● Task material:
=======
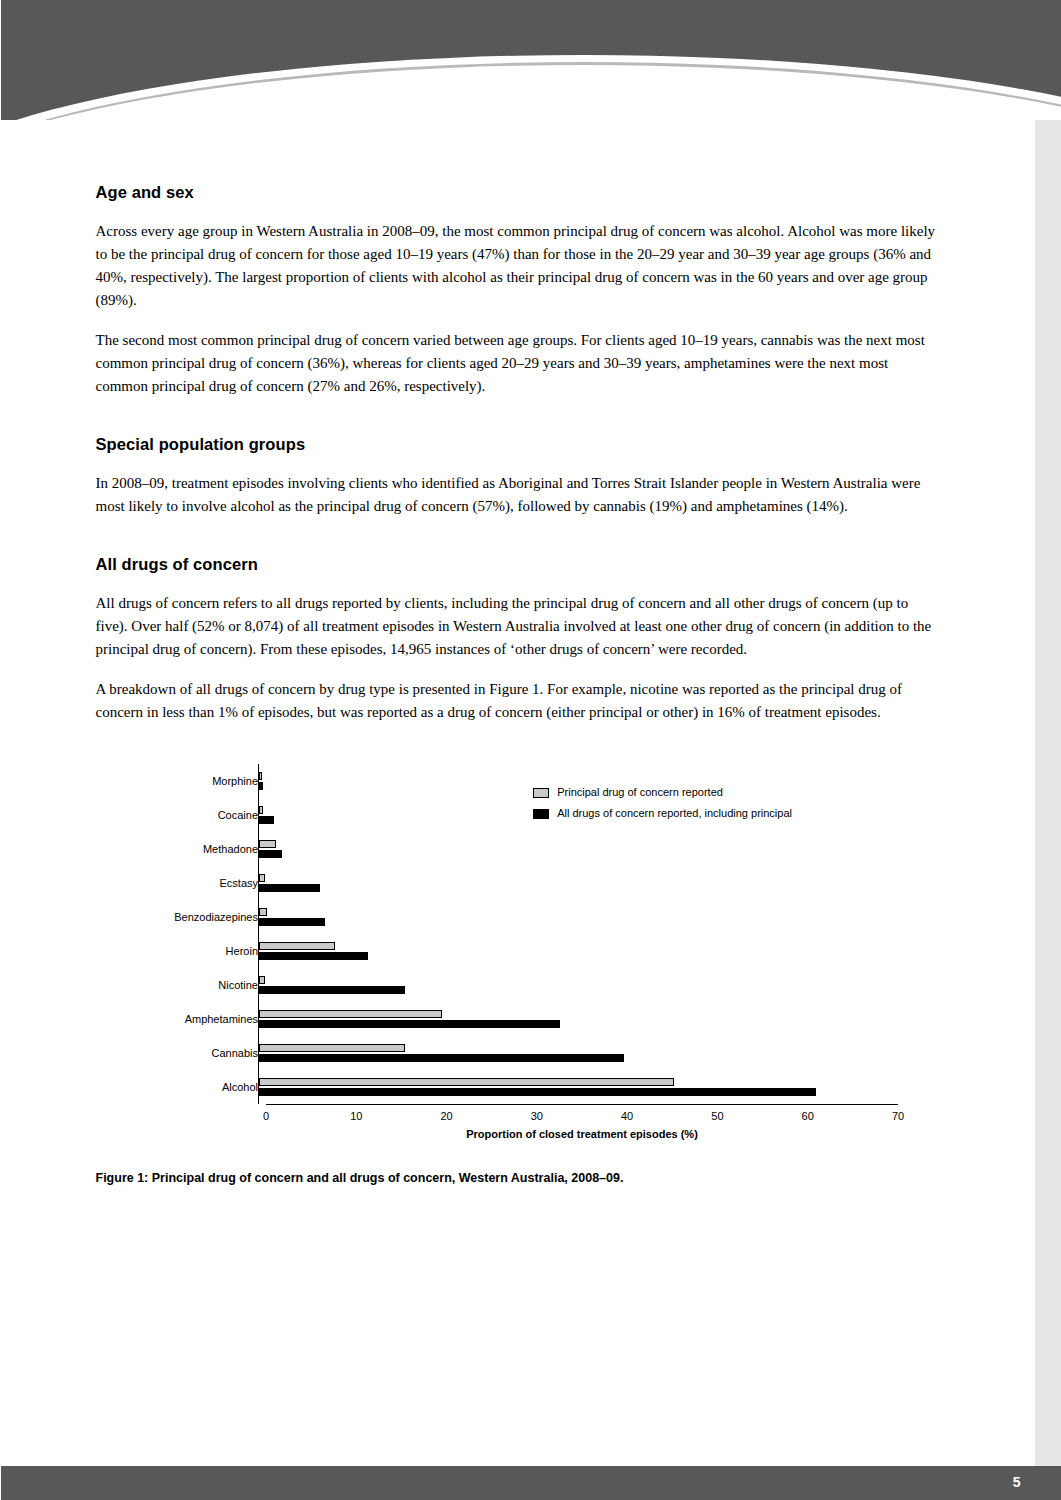Age and sex
Across every age group in Western Australia in 2008–09, the most common principal drug of concern was alcohol. Alcohol was more likely to be the principal drug of concern for those aged 10–19 years (47%) than for those in the 20–29 year and 30–39 year age groups (36% and 40%, respectively). The largest proportion of clients with alcohol as their principal drug of concern was in the 60 years and over age group (89%).
The second most common principal drug of concern varied between age groups. For clients aged 10–19 years, cannabis was the next most common principal drug of concern (36%), whereas for clients aged 20–29 years and 30–39 years, amphetamines were the next most common principal drug of concern (27% and 26%, respectively).
Special population groups
In 2008–09, treatment episodes involving clients who identified as Aboriginal and Torres Strait Islander people in Western Australia were most likely to involve alcohol as the principal drug of concern (57%), followed by cannabis (19%) and amphetamines (14%).
All drugs of concern
All drugs of concern refers to all drugs reported by clients, including the principal drug of concern and all other drugs of concern (up to five). Over half (52% or 8,074) of all treatment episodes in Western Australia involved at least one other drug of concern (in addition to the principal drug of concern). From these episodes, 14,965 instances of ‘other drugs of concern’ were recorded.
A breakdown of all drugs of concern by drug type is presented in Figure 1. For example, nicotine was reported as the principal drug of concern in less than 1% of episodes, but was reported as a drug of concern (either principal or other) in 16% of treatment episodes.
Principal drug of concern reported
All drugs of concern reported, including principal
| Morphine | |
| Cocaine | |
| Methadone | |
| Ecstasy | |
| Benzodiazepines | |
| Heroin | |
| Nicotine | |
| Amphetamines | |
| Cannabis | |
| Alcohol | |
0 10 20 30 40 50 60 70
Proportion of closed treatment episodes (%)
Figure 1: Principal drug of concern and all drugs of concern, Western Australia, 2008–09.
5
=======
● Task prompt: In the records above, how many lines contain the word "respectively"? State only the number.

● Task solution: 2